The WebGuide has been systematically evaluating links since 2001, so it has now amassed a substantial collection. Tufts’ evaluation criteria are rigorous, but I think that if it were to have begun today it might have indicated whether each resource was open-access or not.

Viewing the WebGuide from Europe, I can’t help wishing we had a comparable directory for resources outside the USA.

Access the WebGuide at: http://www.cfw.tufts.edu

OPENPediatrics

3d585a21-b04b-4305-8afe-5196323566aeThere is a shortage of physicians and nurses across the world skilled in the care of ill children, and training on how to expertly treat children with life-threatening illnesses is only available at relatively few teaching hospitals across the world. In response to these needs, Boston Children’s Hospital and IBM launched OPENPediatrics – a peer-reviewed, open-source, and not-for-profit education platform providing information on best practices for the care of critically ill children to healthcare providers around the world.
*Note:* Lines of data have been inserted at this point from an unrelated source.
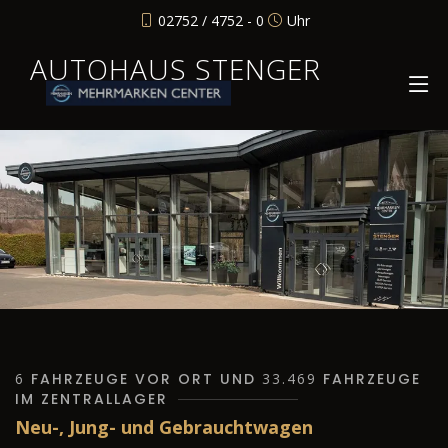
02752 / 4752 - 0
Uhr
AUTOHAUS STENGER
6
FAHRZEUGE VOR ORT UND
33.469
FAHRZEUGE
IM ZENTRALLAGER
Neu-, Jung- und Gebrauchtwagen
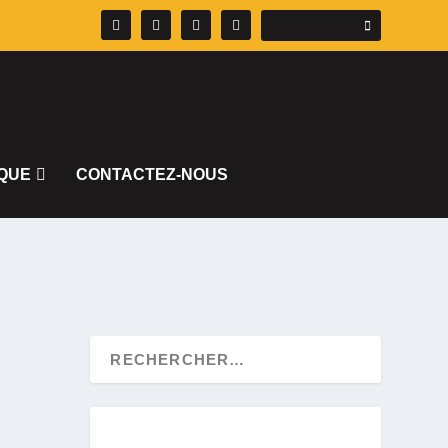
QUE
CONTACTEZ-NOUS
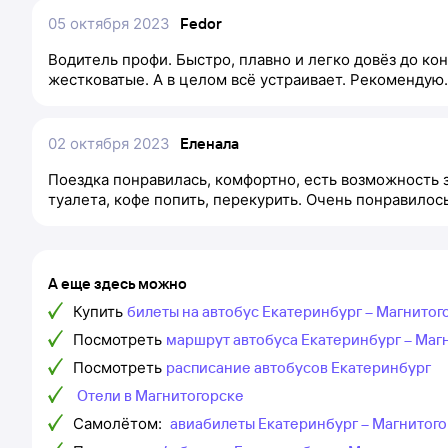
05 октября 2023
Fedor
Водитель профи. Быстро, плавно и легко довёз до ко
жестковатые. А в целом всё устраивает. Рекомендую.
02 октября 2023
Еленала
Поездка понравилась, комфортно, есть возможность 
туалета, кофе попить, перекурить. Очень понравилось!
А еще здесь можно
Купить
билеты на автобус Екатеринбург – Магнитог
Посмотреть
маршрут автобуса Екатеринбург – Маг
Посмотреть
расписание автобусов Екатеринбург
Отели в Магнитогорске
Самолётом:
авиабилеты Екатеринбург – Магнитог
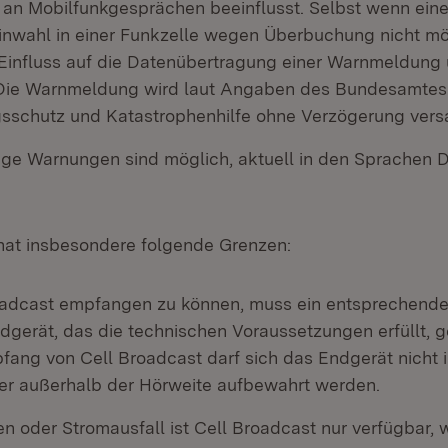
n Mobilfunkgesprächen beeinflusst. Selbst wenn ein
nwahl in einer Funkzelle wegen Überbuchung nicht mögl
 Einfluss auf die Datenübertragung einer Warnmeldung 
Die Warnmeldung wird laut Angaben des Bundesamtes 
sschutz und Katastrophenhilfe ohne Verzögerung vers
ge Warnungen sind möglich, aktuell in den Sprachen 
hat insbesondere folgende Grenzen:
adcast empfangen zu können, muss ein entsprechend
dgerät, das die technischen Voraussetzungen erfüllt, 
fang von Cell Broadcast darf sich das Endgerät nicht
er außerhalb der Hörweite aufbewahrt werden.
n oder Stromausfall ist Cell Broadcast nur verfügbar,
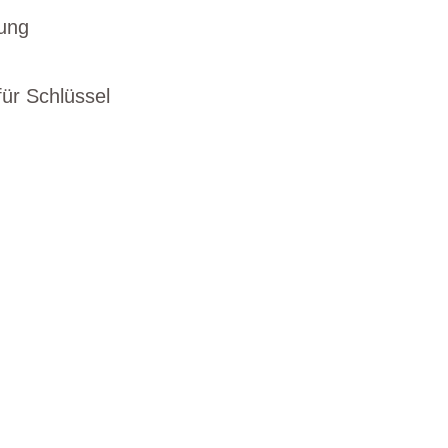
tung
ür Schlüssel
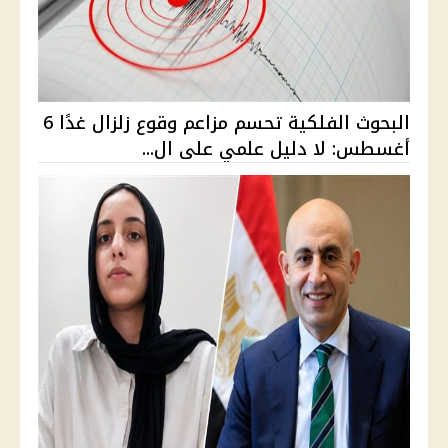
البحوث الفلكية تحسم مزاعم وقوع زلزال غدًا 6
أغسطس: لا دليل علمي على ال...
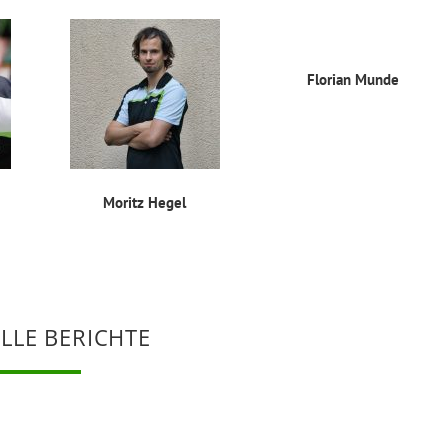
Florian Munde
Moritz Hegel
LLE BERICHTE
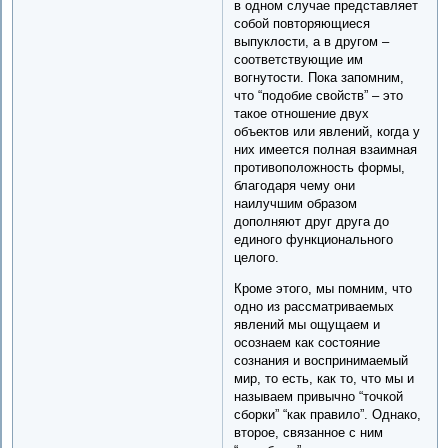
в одном случае представляет
собой повторяющиеся
выпуклости, а в другом –
соответствующие им
вогнутости. Пока запомним,
что “подобие свойств” – это
такое отношение двух
объектов или явлений, когда у
них имеется полная взаимная
противоположность формы,
благодаря чему они
наилучшим образом
дополняют друг друга до
единого функционального
целого.
Кроме этого, мы помним, что
одно из рассматриваемых
явлений мы ощущаем и
осознаем как состояние
сознания и воспринимаемый
мир, то есть, как то, что мы и
называем привычно “точкой
сборки” “как правило”. Однако,
второе, связанное с ним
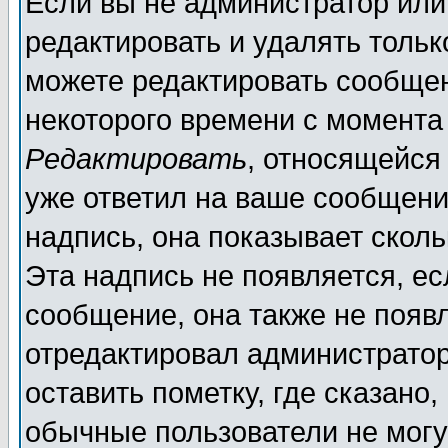
Если вы не администратор ил
редактировать и удалять толь
можете редактировать сообщен
некоторого времени с момента
Редактировать
, относящейся
уже ответил на ваше сообщени
надпись, она показывает скол
Эта надпись не появляется, ес
сообщение, она также не появ
отредактировал администратор
оставить пометку, где сказано,
обычные пользователи не могу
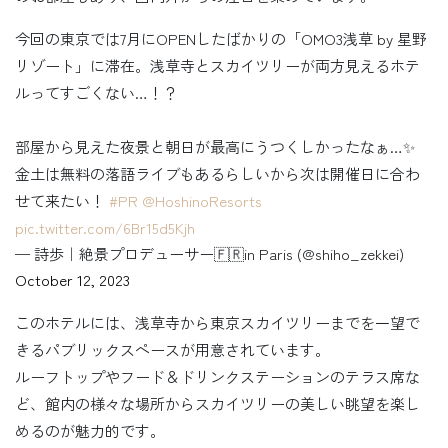
今回の東京では7月にOPENしたばかりの「OMO3浅草 by 星野
リゾート」に滞在。浅草寺とスカイツリーが両方見えるホテ
ルってすごくない…！？
部屋から見えた夜景と朝日が最高にうつくしかったなぁ…✨
金土は無料の落語ライブもあるらしいから次は開催日に合わ
せて来たい！
#PR
@HoshinoResorts
pic.twitter.com/6Br15d5Kjh
— 詩歩｜絶景プロデューサー🇫🇷in Paris (@shiho_zekkei)
October 12, 2023
このホテルには、浅草寺から東京スカイツリーまでを一望で
きるパブリックスペースが用意されています。
ルーフトップやフード＆ドリンクステーションのテラス席な
ど、館内の様々な場所からスカイツリーの美しい眺望を楽し
めるのが魅力的です。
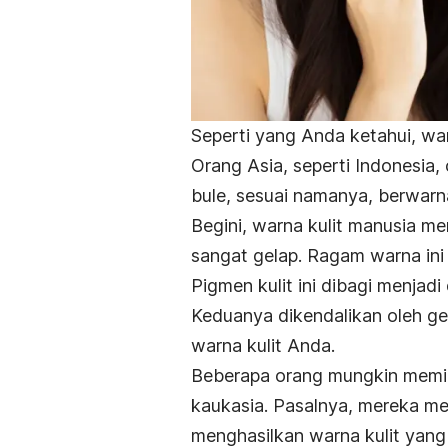
Seperti yang Anda ketahui, war
Orang Asia, seperti Indonesia,
bule, sesuai namanya, berwarn
Begini, warna kulit manusia me
sangat gelap. Ragam warna ini b
Pigmen kulit ini dibagi menjadi
Keduanya dikendalikan oleh g
warna kulit Anda.
Beberapa orang mungkin memil
kaukasia. Pasalnya, mereka m
menghasilkan warna kulit yang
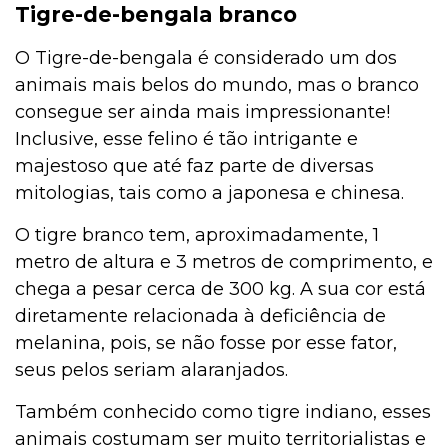
Tigre-de-bengala branco
O Tigre-de-bengala é considerado um dos
animais mais belos do mundo, mas o branco
consegue ser ainda mais impressionante!
Inclusive, esse felino é tão intrigante e
majestoso que até faz parte de diversas
mitologias, tais como a japonesa e chinesa.
O tigre branco tem, aproximadamente, 1
metro de altura e 3 metros de comprimento, e
chega a pesar cerca de 300 kg. A sua cor está
diretamente relacionada à deficiência de
melanina, pois, se não fosse por esse fator,
seus pelos seriam alaranjados.
Também conhecido como tigre indiano, esses
animais costumam ser muito territorialistas e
The OPENPediatrics platform focuses on three things:

  • giving doctors access to the data-driven tools they need to make critical decisions
  • providing a structured learning program for doctors to gain advanced training, and
  • providing access to a global community focused on the care of critically ill children.

Access the OPENPediatrics website at: http://openpediatrics.org/

Some of the resources created for the OPENPediatrics site — including those in the new multimedia library — are now being made available to the general public as well. Alongside the monthly expert videos, there are an initial 48 animations and illustrations (with many more to follow) which have been released under a Creative Commons CC BY-NC-SA licence so that clinicians and academics may use them in their own instructional materials. As the platform grows, content will extend beyond critical care.

Overall, OPENPediatrics is a very impressive innovation and it is easy to imagine the model being applied to other health disciplines around the world.